# TEXTE DU DOCUMENT:
****************

De The Economist à The Guardian, de la Suddeutsche Zeitung au New Yorker, le jeune politologue Yascha Mounk est encensé. Défenseur ardent et inquiet de la démocratie libérale, ce professeur de Harvard s’est vu tout autant acclamé par la presse française pour son dernier livre, Le peuple contre la démocratie. Renvoyant dos à dos populisme et libéralisme autoritaire, l’ouvrage provoque l’engouement toutes couleurs politiques confondues. Cet unanimisme ne manque pas d’interroger.
Yascha Mounk, Le peuple contre la démocratie. Trad. de l’anglais (États-Unis) par Jean-Marie Souzeau. L’Observatoire, 529 p., 23,50 €
Premier enseignement : se positionner en oiseau de mauvais augure peut susciter l’adhésion. Et parce que la peur est une passion, elle donne un bel allant, une manière, ou tout du moins une tonalité à cet essai personnel sous bien des rapports. Le propos a beau être théorique, quelques éléments de biographie aident à comprendre cette Cassandre politologue. Descendant d’une famille juive de Pologne, Yascha Mounk est allemand. Dans son pays natal, il assiste aux manifestations de l’Alternative für Deutschland. Dans son pays d’adoption, il se retrouve avec Trump. Pendant ce temps-là, Brexit, Syriza et Podemos s’installent dans le paysage, Marine Le Pen accède au second tour de l’élection présidentielle française et le Mouvement 5 étoiles poursuit son ascension… Hanté par les totalitarismes et soucieux de compréhension globale, l’auteur dresse des parallèles entre ces formations et la Turquie, les Philippines ou le Venezuela. Ces rapprochements ont quelque chose de saisissant. Particulièrement après avoir assisté aux élections brésiliennes. Lugubre, Mounk nous fait part de ses angoisses : « Durant la majeure partie de tout un siècle, la démocratie libérale a été le système politique dominant dans de nombreux endroits du monde. Cette époque pourrait bien être en train de s’achever. » Vous en doutez ? Le chercheur déverse alors force études sur l’effritement de la confiance dans la démocratie : « Au Royaume-Uni, 25 % de la population déclarait son soutien à un dirigeant fort en 1999, le pourcentage est aujourd’hui de 50 %. »

****************

# DONNÉES D'ENTRÉE:
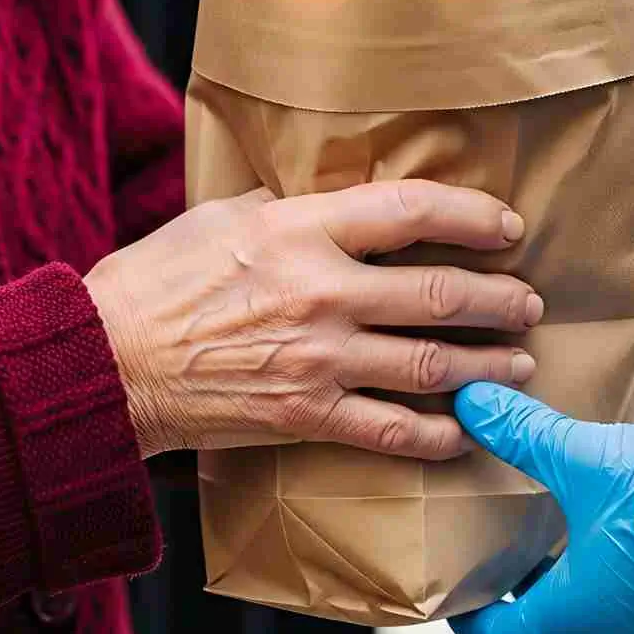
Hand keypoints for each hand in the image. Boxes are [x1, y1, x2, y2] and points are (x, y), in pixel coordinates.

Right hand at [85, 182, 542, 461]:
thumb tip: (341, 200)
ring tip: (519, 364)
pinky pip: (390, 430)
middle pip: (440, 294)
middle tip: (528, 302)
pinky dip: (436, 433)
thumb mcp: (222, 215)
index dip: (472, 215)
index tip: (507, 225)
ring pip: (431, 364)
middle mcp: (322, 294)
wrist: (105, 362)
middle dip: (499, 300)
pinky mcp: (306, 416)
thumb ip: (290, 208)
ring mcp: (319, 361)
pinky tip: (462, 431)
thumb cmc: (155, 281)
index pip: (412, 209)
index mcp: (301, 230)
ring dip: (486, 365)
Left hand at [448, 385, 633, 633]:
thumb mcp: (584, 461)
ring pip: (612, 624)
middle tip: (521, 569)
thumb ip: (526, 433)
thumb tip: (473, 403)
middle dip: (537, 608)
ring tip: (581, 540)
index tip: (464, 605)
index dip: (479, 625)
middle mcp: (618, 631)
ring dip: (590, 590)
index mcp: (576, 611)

****************

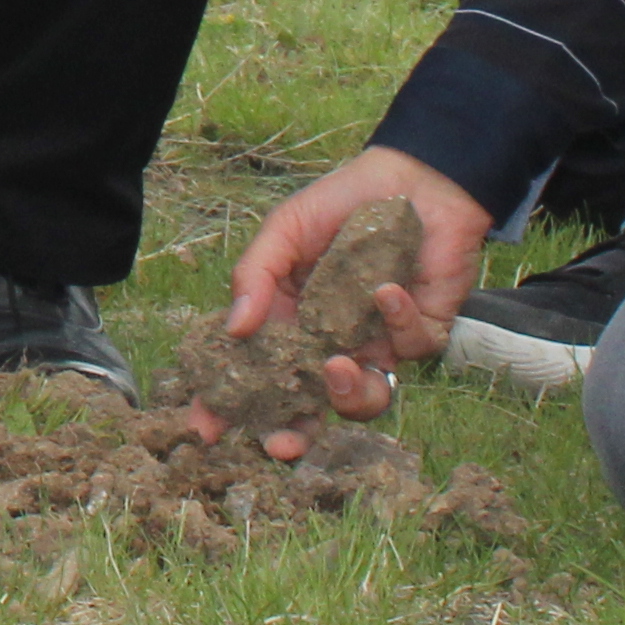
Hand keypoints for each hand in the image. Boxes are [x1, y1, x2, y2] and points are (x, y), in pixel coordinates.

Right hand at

****************

Poursuivez la critique du livre de Yascha Mounk en reprenant juste après sa dernière phrase.

Plus éloquentes encore, ces statistiques sur l’attirance des jeunes Américains pour la dictature dégagent une saveur longue en bouche. Ainsi, une fois le lecteur (libéral) parfaitement atterré, l’auteur lui assène le coup de grâce : « Désormais, la démocratie n’est plus le seul choix possible : elle est en cours de déconsolidation. » Encore faudrait-il que la démocratie libérale fonctionne de manière démocratique, pourrait-on avancer. Justement ! Mounk partage en partie cette objection. Et cela fait du Peuple contre la démocratie autre chose qu’une énième opération éditoriale sur le thème des « populismes ». Car, et c’est là le pivot du livre, la démocratie libérale subirait une menace en double hélice : « Nous assistons à la naissance de démocraties antilibérales, ou démocraties sans libertés, et d’un libéralisme antidémocratique, ou libertés sans démocratie. » Il se trouverait donc d’abord des gouvernements affirmant avoir « un monopole moral sur la représentation populaire »… mais peu enclins à protéger les libertés individuelles. Exemple : Orban bénéficiant d’un solide soutien des Hongrois tout en réprimant au nom de la majorité tout ce qui ressemble à une minorité. Et, de l’autre côté du spectre, il y aurait bien des régimes respectueux des libertés fondamentales mais qui ne jouiraient pas du soutien des populations. Exemple : l’Union européenne. À l’appui de sa démonstration, l’auteur conte la célèbre affaire suisse de la construction d’un minaret dans la bourgade de Wangen bei Olten. Ledit minaret fut déclaré légal par tous les tribunaux du pays. Décisions de justice qui entrainèrent campagne politique, votations et, finalement, interdiction démocratique des minarets chez nos voisins helvètes… Schéma d’autant plus infernal que ce « libéralisme antidémocratique » nourrirait bien sûr l’attrait pour la « démocratie antilibérale ».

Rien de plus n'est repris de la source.